• RECORDS PROVIDED
★ ★ ★ ★ ★

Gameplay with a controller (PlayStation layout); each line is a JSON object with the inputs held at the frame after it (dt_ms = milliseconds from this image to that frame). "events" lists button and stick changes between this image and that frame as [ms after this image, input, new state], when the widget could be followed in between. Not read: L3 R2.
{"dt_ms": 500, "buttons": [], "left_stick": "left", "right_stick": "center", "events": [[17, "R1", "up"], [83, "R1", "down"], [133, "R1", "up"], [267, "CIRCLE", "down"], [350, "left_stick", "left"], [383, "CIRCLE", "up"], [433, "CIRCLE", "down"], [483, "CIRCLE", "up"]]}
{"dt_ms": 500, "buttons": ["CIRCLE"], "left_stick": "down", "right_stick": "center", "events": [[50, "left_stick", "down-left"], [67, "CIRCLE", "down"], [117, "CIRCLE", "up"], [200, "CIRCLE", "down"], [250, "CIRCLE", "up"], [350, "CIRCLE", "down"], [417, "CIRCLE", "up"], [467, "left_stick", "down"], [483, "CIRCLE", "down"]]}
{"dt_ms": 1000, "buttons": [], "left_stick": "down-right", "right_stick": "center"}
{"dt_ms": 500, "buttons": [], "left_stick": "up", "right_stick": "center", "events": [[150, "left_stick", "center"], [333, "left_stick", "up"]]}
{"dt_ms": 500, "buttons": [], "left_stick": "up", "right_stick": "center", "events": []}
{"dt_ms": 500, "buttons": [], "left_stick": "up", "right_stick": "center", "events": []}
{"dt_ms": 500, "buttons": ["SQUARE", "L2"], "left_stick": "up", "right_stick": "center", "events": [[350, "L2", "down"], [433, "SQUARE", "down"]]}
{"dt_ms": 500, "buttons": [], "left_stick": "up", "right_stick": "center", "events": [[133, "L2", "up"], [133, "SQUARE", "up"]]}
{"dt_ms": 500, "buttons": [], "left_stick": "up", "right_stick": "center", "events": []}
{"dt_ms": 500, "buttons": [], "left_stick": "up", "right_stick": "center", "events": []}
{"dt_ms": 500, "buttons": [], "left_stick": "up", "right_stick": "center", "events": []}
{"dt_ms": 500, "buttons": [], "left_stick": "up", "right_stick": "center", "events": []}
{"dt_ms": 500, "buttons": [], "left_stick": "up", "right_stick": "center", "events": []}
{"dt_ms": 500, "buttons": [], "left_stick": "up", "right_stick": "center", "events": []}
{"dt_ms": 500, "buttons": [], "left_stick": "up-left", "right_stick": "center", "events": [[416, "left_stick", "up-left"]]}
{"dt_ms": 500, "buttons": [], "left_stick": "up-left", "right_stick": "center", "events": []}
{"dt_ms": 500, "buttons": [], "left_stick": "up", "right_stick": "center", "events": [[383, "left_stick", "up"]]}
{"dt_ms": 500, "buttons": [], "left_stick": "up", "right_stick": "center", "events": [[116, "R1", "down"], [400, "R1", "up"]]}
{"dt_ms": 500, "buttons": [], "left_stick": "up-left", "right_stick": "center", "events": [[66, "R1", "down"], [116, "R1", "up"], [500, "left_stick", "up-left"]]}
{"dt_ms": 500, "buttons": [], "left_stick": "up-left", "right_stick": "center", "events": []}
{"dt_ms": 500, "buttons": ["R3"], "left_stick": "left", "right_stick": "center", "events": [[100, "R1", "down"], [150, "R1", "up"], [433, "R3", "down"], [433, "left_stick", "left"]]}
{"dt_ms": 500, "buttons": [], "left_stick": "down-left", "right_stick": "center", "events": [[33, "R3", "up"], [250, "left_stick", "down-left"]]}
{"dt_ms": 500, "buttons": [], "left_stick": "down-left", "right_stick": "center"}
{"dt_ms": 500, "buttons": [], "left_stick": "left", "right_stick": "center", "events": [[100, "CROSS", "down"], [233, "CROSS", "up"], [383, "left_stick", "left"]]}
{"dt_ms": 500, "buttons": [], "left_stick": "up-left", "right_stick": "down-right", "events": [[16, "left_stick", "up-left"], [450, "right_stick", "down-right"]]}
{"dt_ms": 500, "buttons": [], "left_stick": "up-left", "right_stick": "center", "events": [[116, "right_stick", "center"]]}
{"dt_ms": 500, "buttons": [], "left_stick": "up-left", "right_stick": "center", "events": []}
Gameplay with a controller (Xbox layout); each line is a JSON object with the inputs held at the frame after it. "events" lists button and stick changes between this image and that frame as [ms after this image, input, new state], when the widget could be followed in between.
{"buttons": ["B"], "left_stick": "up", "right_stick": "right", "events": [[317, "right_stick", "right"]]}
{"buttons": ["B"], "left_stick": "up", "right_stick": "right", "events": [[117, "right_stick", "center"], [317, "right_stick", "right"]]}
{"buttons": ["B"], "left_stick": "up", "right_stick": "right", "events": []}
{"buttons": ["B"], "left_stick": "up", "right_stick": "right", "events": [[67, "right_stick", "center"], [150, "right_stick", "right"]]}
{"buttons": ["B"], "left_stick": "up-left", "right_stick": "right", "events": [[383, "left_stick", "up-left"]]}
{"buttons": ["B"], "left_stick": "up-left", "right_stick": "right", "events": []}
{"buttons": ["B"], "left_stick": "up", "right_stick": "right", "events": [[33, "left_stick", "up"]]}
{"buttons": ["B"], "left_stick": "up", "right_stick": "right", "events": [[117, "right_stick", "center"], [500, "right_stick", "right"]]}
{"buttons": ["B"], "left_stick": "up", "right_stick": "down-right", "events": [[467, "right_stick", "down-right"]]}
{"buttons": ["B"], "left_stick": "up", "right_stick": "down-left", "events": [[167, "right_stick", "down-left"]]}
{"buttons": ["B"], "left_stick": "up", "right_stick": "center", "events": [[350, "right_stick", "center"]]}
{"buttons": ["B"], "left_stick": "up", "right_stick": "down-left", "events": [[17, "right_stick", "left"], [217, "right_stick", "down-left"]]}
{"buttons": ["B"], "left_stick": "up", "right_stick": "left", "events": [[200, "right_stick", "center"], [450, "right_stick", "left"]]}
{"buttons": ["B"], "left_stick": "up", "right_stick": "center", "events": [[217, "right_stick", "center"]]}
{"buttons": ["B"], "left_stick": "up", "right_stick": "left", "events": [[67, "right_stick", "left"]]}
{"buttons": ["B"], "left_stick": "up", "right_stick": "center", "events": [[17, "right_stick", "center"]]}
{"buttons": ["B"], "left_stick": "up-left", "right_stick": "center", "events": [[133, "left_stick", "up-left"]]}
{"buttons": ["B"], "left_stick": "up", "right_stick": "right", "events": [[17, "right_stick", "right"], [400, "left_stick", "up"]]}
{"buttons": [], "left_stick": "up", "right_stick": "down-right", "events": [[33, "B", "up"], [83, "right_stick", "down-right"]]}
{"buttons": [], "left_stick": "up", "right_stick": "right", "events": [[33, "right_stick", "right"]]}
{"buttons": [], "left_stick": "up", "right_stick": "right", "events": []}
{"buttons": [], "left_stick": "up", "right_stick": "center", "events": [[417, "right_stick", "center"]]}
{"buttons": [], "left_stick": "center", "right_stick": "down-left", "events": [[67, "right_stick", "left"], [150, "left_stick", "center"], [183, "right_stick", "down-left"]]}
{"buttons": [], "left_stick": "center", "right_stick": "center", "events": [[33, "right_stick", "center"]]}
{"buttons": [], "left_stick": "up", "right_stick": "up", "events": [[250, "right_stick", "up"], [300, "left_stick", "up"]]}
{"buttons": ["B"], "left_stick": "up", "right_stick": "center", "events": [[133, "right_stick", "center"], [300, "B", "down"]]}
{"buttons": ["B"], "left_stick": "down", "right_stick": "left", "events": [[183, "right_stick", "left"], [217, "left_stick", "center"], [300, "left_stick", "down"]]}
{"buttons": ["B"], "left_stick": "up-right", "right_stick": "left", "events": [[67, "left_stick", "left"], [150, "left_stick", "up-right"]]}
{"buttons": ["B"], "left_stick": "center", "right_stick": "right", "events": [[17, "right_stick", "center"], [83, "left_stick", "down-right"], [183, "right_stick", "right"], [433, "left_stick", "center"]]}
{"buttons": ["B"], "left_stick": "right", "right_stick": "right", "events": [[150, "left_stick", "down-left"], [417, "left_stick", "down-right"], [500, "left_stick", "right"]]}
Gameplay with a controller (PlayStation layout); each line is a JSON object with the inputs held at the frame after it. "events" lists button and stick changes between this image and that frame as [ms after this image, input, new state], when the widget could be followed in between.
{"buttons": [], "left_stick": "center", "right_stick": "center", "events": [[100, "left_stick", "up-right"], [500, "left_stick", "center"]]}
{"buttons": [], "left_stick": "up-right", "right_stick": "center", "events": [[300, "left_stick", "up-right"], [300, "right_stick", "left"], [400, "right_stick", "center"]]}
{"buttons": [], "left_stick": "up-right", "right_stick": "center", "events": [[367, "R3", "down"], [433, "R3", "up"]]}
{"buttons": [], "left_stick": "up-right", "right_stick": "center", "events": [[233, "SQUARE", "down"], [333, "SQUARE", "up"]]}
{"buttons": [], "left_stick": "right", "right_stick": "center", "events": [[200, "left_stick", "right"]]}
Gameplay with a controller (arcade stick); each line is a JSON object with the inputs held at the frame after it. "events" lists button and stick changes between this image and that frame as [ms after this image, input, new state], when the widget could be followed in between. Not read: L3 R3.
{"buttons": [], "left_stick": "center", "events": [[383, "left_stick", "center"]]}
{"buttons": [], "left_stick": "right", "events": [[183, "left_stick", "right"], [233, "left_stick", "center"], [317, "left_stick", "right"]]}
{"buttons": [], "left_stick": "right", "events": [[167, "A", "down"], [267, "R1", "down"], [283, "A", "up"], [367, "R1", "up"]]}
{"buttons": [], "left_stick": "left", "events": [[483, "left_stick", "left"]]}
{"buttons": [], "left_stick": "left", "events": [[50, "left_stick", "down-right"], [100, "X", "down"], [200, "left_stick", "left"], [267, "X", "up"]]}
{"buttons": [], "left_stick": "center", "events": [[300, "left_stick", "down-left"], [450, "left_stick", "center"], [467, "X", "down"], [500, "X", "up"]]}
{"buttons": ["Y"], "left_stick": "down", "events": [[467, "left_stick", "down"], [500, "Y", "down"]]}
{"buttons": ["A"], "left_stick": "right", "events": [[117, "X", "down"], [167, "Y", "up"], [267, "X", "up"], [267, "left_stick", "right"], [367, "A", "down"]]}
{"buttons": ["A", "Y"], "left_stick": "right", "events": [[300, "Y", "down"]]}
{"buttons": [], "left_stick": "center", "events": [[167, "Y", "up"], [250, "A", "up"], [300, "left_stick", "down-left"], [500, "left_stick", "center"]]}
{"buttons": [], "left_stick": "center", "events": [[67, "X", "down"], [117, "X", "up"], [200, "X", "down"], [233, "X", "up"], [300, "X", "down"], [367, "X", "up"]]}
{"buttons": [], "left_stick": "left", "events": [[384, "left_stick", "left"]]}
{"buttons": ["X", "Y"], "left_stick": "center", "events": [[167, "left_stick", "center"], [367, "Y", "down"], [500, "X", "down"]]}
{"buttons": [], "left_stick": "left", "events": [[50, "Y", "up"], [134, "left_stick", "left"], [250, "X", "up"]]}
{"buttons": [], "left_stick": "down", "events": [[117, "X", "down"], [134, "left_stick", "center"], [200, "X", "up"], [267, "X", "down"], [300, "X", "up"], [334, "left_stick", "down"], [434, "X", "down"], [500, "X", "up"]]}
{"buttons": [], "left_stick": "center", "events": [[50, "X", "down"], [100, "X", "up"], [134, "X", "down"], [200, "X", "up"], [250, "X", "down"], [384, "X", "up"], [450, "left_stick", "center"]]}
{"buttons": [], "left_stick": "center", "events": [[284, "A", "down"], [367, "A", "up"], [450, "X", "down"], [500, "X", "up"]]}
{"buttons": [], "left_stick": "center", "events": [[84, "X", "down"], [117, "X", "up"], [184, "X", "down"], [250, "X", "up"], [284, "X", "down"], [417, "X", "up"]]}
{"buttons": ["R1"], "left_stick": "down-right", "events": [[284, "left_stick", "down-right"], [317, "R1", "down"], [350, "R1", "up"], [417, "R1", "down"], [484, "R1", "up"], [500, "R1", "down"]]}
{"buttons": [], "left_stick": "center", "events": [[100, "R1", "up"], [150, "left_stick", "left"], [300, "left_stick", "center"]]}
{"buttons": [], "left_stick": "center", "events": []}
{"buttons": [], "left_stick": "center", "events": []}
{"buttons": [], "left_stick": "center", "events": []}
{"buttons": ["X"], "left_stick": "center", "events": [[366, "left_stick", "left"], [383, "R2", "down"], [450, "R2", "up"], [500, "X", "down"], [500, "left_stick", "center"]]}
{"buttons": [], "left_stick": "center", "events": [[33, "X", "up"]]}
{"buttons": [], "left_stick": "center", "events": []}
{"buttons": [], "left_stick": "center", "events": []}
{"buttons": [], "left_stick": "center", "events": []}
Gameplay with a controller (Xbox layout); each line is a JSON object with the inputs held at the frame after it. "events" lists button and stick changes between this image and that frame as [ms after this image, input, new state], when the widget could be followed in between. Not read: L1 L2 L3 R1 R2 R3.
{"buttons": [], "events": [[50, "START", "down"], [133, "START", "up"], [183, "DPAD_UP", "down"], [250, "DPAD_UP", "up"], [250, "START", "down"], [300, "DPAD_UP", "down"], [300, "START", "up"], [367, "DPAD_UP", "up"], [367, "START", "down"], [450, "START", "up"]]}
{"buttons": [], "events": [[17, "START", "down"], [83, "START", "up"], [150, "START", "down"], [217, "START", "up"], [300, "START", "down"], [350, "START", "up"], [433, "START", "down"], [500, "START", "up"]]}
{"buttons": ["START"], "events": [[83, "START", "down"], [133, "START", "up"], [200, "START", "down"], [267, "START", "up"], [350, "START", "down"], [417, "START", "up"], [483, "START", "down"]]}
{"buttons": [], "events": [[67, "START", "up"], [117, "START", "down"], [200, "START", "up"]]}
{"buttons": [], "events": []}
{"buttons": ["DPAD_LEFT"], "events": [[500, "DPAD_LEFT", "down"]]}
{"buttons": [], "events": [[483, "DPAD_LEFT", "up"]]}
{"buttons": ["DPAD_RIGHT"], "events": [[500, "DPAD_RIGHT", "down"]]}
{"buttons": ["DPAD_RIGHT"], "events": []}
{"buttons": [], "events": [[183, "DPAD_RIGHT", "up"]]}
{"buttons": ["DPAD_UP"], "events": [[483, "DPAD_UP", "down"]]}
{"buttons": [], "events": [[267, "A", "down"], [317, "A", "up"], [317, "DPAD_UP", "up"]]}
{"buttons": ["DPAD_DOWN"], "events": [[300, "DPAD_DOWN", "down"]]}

★ ★ ★ ★ ★

• YOUR INSTRUCTIONS
Note each line of the entries that has "PlayStation" in it, and copy those lines.

• RESULT BELOW
Gameplay with a controller (PlayStation layout); each line is a JSON object with the inputs held at the frame after it (dt_ms = milliseconds from this image to that frame). "events" lists button and stick changes between this image and that frame as [ms after this image, input, new state], when the widget could be followed in between. Not read: L3 R2.
Gameplay with a controller (PlayStation layout); each line is a JSON object with the inputs held at the frame after it. "events" lists button and stick changes between this image and that frame as [ms after this image, input, new state], when the widget could be followed in between.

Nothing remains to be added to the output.